## Instructions for the task
In the listing below, a line holding "0.6821 - val_acc: 0.7440" and a line holding "Epoch 129/150" mark the range. Retype both exactly, with all lines between them.
[[ Exercise material open ]]
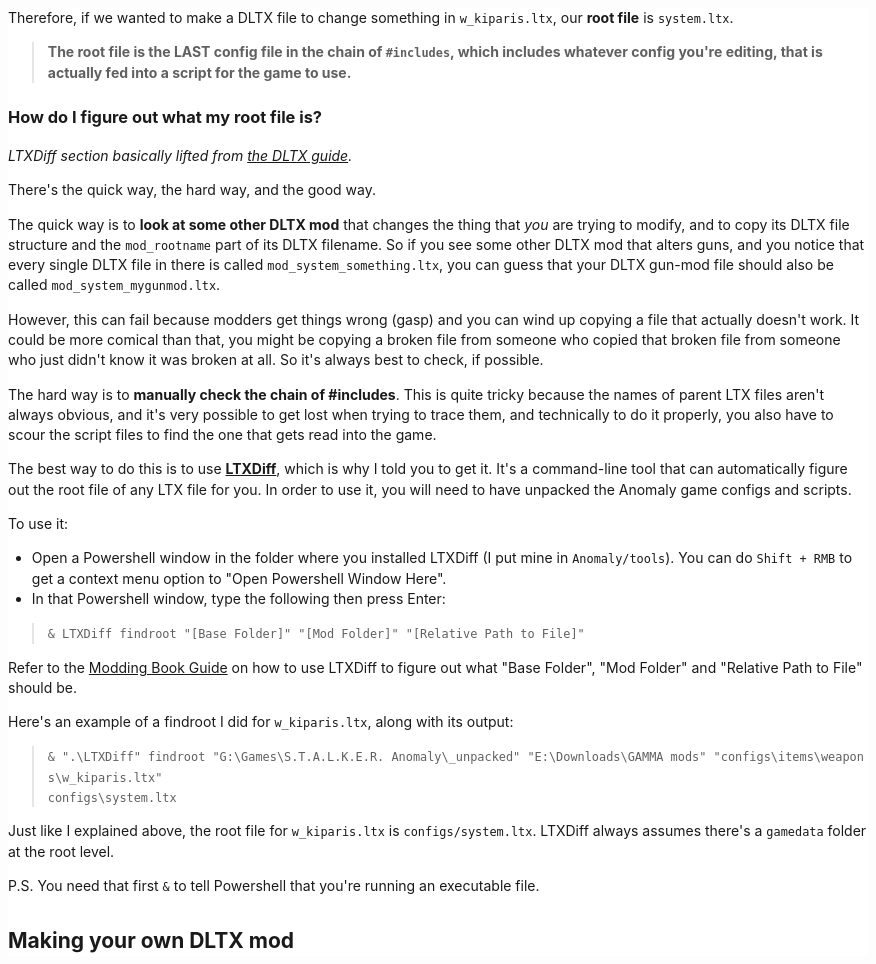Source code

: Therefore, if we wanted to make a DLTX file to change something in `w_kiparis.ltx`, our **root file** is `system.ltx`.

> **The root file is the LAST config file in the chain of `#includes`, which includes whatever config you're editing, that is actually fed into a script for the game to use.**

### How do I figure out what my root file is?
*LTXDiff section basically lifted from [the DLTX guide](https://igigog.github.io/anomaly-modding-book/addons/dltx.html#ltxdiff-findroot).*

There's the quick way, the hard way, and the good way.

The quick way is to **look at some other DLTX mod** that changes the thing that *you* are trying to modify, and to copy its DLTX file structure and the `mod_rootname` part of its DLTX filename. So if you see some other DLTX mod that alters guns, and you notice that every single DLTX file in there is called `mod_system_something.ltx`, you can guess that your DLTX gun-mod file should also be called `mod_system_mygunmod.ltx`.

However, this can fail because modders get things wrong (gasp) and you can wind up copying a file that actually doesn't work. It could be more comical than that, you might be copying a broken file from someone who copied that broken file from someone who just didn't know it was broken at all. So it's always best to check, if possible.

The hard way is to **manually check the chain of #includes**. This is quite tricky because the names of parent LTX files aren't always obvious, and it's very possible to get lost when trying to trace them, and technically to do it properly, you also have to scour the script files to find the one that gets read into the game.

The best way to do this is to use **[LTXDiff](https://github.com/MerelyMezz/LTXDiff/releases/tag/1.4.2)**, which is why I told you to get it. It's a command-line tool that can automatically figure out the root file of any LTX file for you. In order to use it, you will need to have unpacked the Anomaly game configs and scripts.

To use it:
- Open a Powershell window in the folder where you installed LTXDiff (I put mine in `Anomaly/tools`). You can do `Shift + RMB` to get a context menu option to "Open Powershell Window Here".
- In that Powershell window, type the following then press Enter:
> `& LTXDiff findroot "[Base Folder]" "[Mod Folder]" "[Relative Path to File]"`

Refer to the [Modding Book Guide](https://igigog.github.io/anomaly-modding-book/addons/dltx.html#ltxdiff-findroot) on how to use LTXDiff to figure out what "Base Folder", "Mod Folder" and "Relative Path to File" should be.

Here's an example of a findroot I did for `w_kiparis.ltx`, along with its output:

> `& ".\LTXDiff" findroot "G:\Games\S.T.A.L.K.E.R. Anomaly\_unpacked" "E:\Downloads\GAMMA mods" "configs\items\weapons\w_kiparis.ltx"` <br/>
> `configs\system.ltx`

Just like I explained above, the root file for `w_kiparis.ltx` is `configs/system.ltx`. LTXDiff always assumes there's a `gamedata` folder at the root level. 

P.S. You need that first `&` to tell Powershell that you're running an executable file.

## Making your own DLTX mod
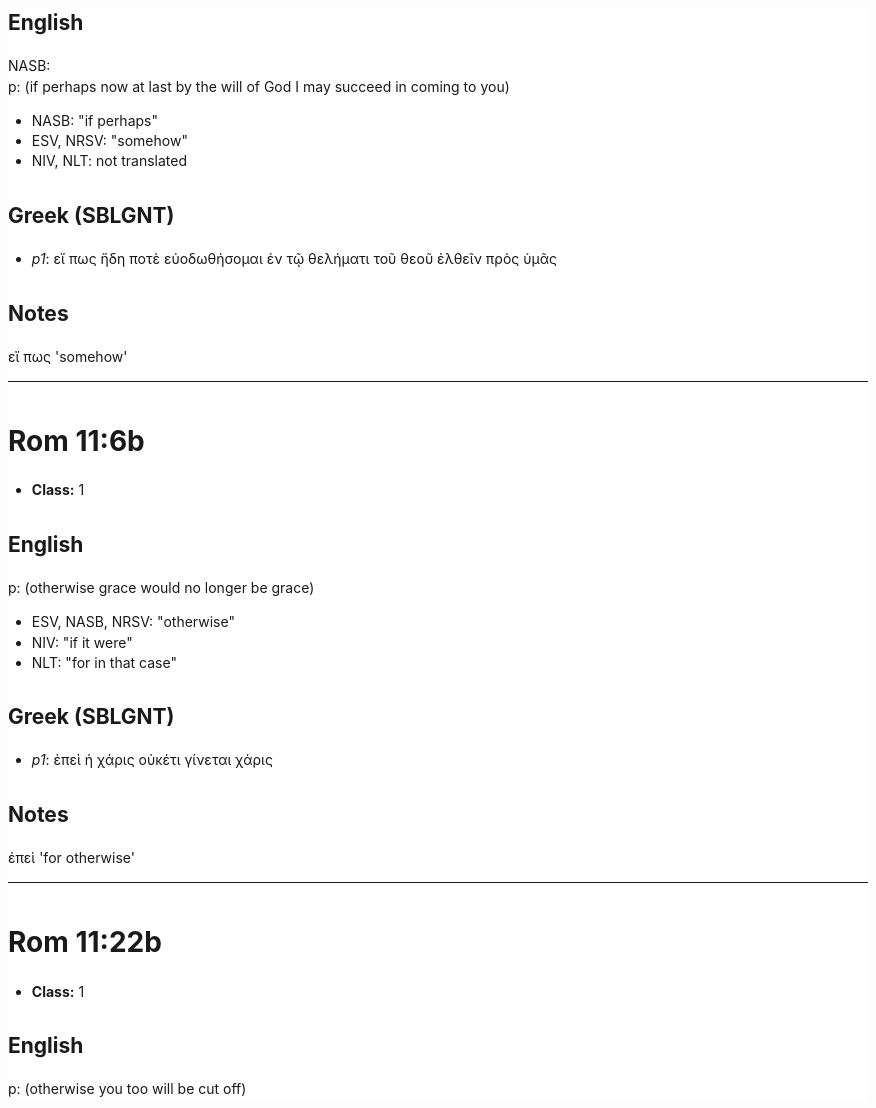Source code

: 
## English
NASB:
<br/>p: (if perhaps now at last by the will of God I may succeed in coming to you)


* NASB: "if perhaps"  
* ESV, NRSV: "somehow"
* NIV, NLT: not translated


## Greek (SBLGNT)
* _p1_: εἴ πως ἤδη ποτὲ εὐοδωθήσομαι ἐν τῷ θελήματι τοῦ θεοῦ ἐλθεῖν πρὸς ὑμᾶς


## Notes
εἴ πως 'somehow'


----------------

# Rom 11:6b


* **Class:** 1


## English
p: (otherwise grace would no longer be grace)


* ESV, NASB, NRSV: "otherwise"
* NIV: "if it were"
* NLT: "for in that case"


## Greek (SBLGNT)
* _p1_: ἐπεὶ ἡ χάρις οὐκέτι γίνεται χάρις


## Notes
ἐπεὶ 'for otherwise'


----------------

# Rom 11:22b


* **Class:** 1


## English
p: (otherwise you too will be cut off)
[[ Exercise material closed ]]
[[ Exercise material open ]]
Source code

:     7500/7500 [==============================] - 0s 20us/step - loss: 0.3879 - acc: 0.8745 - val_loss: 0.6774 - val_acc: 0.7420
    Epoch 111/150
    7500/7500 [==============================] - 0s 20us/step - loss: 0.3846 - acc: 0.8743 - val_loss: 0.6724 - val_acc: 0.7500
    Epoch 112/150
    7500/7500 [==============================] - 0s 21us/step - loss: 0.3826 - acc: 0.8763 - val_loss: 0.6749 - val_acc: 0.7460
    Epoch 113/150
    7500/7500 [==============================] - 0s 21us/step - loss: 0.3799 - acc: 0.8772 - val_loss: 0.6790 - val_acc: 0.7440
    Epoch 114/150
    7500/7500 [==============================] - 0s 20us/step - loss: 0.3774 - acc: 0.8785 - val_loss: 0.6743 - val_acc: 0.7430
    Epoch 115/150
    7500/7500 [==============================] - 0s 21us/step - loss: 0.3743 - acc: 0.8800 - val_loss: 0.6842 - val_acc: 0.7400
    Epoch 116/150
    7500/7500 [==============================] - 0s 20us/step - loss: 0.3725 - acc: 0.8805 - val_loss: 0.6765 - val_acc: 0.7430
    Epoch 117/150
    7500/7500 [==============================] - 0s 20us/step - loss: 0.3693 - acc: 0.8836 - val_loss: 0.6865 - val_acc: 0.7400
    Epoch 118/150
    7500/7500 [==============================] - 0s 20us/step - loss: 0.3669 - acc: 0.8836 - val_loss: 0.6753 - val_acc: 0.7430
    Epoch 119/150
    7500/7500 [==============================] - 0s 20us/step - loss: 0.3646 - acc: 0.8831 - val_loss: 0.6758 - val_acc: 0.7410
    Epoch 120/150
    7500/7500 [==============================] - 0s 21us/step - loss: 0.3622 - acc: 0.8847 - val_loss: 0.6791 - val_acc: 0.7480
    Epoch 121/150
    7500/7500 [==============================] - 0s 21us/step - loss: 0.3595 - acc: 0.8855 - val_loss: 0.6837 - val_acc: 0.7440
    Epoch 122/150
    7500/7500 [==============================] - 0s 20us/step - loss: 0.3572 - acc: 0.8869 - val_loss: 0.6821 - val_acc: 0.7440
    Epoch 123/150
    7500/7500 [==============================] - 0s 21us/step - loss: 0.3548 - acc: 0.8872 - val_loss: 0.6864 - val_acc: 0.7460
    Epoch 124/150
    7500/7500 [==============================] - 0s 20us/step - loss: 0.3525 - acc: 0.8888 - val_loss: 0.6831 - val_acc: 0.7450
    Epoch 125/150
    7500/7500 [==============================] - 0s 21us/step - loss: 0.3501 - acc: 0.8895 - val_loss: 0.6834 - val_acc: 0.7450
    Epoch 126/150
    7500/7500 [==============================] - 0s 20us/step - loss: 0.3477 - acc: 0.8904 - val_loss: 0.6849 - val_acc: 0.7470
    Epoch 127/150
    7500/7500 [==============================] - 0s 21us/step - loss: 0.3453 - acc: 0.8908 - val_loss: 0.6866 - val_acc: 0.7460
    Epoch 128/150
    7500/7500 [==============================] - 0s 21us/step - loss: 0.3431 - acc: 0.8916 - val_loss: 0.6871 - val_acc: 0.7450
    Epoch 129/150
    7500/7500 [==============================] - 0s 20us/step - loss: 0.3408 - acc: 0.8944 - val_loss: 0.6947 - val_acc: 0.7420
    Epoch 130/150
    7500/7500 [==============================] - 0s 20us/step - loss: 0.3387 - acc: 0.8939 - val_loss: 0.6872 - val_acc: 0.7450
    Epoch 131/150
[[ Exercise material closed ]]
[[ Exercise material open ]]
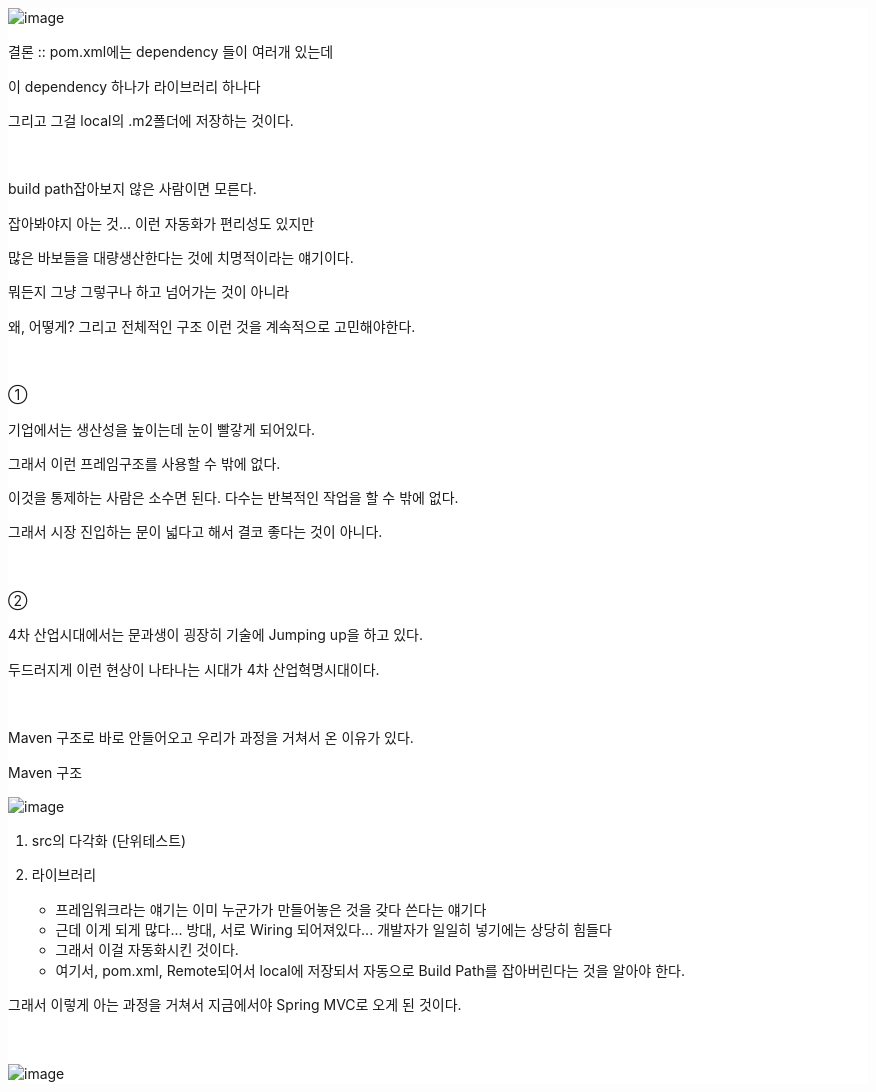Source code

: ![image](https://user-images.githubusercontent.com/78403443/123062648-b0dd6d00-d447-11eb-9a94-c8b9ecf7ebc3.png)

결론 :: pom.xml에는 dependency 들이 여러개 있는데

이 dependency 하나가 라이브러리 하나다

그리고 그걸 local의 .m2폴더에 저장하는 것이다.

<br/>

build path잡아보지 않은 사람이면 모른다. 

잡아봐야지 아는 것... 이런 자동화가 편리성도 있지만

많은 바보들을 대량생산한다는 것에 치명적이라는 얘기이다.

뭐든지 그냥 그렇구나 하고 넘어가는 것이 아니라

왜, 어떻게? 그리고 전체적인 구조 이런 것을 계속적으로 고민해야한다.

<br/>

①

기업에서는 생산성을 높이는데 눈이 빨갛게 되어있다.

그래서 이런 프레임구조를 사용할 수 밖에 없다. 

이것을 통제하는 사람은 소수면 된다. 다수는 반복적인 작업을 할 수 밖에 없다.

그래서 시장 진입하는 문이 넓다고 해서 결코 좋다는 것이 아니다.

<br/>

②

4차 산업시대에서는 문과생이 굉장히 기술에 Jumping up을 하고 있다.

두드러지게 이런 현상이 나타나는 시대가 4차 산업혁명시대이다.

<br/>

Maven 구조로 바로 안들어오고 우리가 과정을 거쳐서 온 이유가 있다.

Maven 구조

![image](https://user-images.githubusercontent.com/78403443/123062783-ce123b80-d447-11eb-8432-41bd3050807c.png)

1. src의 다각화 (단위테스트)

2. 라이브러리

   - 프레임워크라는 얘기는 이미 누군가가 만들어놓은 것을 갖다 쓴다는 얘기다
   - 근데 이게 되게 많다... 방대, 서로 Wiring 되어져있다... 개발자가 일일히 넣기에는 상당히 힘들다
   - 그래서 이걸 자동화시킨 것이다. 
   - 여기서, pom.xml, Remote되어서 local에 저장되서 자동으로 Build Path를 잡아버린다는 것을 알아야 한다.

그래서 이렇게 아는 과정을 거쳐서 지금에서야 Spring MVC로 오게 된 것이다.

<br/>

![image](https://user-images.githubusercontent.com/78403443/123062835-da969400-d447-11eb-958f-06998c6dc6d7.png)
[[ Exercise material closed ]]
## Response below
    7500/7500 [==============================] - 0s 20us/step - loss: 0.3572 - acc: 0.8869 - val_loss: 0.6821 - val_acc: 0.7440
    Epoch 123/150
    7500/7500 [==============================] - 0s 21us/step - loss: 0.3548 - acc: 0.8872 - val_loss: 0.6864 - val_acc: 0.7460
    Epoch 124/150
    7500/7500 [==============================] - 0s 20us/step - loss: 0.3525 - acc: 0.8888 - val_loss: 0.6831 - val_acc: 0.7450
    Epoch 125/150
    7500/7500 [==============================] - 0s 21us/step - loss: 0.3501 - acc: 0.8895 - val_loss: 0.6834 - val_acc: 0.7450
    Epoch 126/150
    7500/7500 [==============================] - 0s 20us/step - loss: 0.3477 - acc: 0.8904 - val_loss: 0.6849 - val_acc: 0.7470
    Epoch 127/150
    7500/7500 [==============================] - 0s 21us/step - loss: 0.3453 - acc: 0.8908 - val_loss: 0.6866 - val_acc: 0.7460
    Epoch 128/150
    7500/7500 [==============================] - 0s 21us/step - loss: 0.3431 - acc: 0.8916 - val_loss: 0.6871 - val_acc: 0.7450
    Epoch 129/150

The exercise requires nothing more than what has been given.